Selain itu, juga menunjukkan bahwa masyarakat negara kita masihlah berada dalam jajaran negara berkembang. Karena bagi suatu negara yang maju, ciri khas perpajakannya dapat dilihat antara penerimaan pajak langsung (PPh) dan pajak tidak langsung (utamanya PPN). Idealnya adalah penerimaan dari pajak langsung jauh lebih dominan dibandingkan dengan pajak tidak langsung.
Mengapa terjadi demikian? Artinya, di negara maju, tanpa melakukan transaksi pun (misalnya jual-beli), tetapi karena masyarakat memiliki penghasilan, akan sadar dan patuh membayar pajak (PPh), yang dilaporkan dalam surat pemberitahuan tahunan (SPT). Sebagai contoh, hal ini terlihat juga adanya menteri di AS yang mundur, karena tidak membayar pajak langsung.
Pajak berkaitan erat dengan upaya peningkatan kesejahteraan, kemakmuran, dan keadilan bagi masyarakat oleh negara. Selain menyediakan berbagai sarana dan prasarana yang dibutuhkan masyarakat banyak dalam kehidupan dan kegiatannya, juga untuk menanggulangi terjadinya berbagai hal yang mengganggu kehidupan masyarakat yang penanganannya bersifat segera, seperti bencana alam, penyakit yang mendadak muncul seperti virus influenza H1N1, kemiskinan, dan lainnya. Untuk keperluan tersebut, pada 2010, Indonesia butuh dana sebesar Rp1,009 kuadriliun atau Rp1.009 triliun.
Sebagai negara yang menganut prinsip demokrasi, seyogianya masyarakatlah yang akan membiayai besaran dana yang dibutuhkan tersebut. Karena tujuan akhir penggunaannya juga untuk keperluan masyarakat. Sedangkan utang sifatnya sebagai pelengkap, yakni bila kemampuan dalam negeri tidak memungkinkan.
Namun, hingga 2010 ternyata kita baru mampu membiayainya dari pajak sebagai kontribusi wajib masyarakat kepada negara sebesar 72,27%. Artinya, untuk membiayai kebutuhan tersebut, masyarakat rela dan membiarkan negara mencari sumber penerimaan lain, misalnya dari utang.
Dengan kondisi tersebut, bisa dikatakan bahwa negara kita belumlah demokratis dalam membiayai kebutuhannya. Karena masih memerlukan dana dari sumber lain di luar pajak, yang jumlahnya tidak sedikit.
Untuk pengamanan rencana penerimaan pajak 2010 tersebut, sejalan dengan reformasi perpajakan jilid 2, Ditjen Pajak akan melakukan secara lebih moderat. Metodenya berdasarkan mapping, profiling, dan benchmarking yang terus dibangun. Sehingga, setiap wajib pajak akan membayar pajak dalam jumlah sebagaimana mestinya.
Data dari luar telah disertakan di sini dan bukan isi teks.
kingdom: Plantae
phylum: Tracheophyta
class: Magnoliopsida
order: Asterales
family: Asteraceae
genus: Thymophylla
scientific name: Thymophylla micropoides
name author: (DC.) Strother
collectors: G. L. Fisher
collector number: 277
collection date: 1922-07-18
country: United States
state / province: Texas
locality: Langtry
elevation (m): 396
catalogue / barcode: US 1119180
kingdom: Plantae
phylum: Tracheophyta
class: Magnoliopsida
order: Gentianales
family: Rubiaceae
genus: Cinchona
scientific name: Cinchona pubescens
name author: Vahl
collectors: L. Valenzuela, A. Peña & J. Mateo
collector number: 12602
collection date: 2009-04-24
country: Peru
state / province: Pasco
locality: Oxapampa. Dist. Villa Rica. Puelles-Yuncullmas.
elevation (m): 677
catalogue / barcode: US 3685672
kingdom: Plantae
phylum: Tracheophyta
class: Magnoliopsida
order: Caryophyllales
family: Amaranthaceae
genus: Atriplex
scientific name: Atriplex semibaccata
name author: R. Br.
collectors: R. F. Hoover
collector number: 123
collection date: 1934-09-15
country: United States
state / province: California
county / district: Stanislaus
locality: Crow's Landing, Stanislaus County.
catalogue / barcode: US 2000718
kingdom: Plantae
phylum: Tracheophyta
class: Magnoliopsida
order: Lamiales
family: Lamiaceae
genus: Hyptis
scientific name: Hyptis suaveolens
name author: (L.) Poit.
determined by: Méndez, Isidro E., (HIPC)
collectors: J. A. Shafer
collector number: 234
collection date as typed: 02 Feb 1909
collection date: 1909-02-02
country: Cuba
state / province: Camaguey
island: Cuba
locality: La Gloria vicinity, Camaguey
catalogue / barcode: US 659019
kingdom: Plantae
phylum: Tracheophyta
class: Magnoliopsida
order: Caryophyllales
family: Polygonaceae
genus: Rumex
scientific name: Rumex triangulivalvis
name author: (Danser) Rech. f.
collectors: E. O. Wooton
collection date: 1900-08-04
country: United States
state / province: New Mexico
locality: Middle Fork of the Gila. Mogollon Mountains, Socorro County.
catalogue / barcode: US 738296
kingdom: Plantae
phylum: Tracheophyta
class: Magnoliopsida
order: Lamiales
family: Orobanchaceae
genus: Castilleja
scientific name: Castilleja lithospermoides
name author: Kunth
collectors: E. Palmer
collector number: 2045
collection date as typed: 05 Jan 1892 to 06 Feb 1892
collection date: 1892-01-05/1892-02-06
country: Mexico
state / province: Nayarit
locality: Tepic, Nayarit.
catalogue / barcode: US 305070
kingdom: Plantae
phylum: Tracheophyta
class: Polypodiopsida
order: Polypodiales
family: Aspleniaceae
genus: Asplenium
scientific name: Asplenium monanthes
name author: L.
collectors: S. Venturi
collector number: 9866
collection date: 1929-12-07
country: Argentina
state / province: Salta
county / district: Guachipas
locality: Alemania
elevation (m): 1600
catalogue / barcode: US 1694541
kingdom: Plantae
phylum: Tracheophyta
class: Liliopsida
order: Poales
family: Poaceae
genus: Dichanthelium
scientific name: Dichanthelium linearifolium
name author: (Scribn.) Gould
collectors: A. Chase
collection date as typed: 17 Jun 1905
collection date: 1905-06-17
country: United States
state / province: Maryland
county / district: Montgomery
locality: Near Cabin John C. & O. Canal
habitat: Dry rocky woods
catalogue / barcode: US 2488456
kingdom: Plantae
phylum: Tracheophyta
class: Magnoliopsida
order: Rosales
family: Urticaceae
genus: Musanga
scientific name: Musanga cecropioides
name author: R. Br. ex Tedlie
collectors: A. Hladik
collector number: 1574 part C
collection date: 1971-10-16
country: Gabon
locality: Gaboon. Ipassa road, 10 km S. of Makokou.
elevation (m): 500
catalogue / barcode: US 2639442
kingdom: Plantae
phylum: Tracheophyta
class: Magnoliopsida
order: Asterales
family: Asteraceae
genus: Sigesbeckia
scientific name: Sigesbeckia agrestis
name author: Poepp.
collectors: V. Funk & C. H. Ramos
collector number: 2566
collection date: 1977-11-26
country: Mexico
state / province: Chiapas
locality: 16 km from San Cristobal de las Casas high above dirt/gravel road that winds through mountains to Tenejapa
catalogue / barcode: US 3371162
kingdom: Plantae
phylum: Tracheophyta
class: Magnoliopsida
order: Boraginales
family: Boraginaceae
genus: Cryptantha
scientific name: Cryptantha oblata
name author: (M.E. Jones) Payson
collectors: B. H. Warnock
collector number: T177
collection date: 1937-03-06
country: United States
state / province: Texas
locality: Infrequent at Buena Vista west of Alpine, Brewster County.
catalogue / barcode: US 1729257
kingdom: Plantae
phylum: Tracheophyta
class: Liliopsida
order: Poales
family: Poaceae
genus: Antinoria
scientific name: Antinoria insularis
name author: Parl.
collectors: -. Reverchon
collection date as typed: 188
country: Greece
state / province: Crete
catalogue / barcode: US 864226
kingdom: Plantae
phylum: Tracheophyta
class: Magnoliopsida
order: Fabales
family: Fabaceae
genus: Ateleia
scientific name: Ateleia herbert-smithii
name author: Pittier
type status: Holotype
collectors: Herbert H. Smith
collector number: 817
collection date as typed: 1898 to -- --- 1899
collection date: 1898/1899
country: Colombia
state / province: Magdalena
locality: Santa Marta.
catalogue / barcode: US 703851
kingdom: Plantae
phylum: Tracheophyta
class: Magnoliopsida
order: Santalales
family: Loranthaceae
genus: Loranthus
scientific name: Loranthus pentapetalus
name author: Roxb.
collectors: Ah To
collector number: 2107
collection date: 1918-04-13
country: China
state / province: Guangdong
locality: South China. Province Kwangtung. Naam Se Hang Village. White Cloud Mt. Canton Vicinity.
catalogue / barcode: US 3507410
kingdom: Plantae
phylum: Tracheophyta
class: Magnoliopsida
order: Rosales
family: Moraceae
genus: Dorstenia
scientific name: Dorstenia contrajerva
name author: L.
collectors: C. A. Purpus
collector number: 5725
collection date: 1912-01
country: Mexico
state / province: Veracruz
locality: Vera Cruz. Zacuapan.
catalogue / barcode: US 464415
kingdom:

Dalam hal ini, peningkatan kesadaran masyarakat dalam membayar pajak makin diharapkan. Selain agar terhindar dari pengenaan sanksi pajak yang lebih besar, juga sebagai bagian membangun demokrasi dalam pembiayaan negara. Inilah sisi kebangsaan yang terus kita bangun dan pupuk, apalagi kini Indonesia sudah berusia 64 tahun.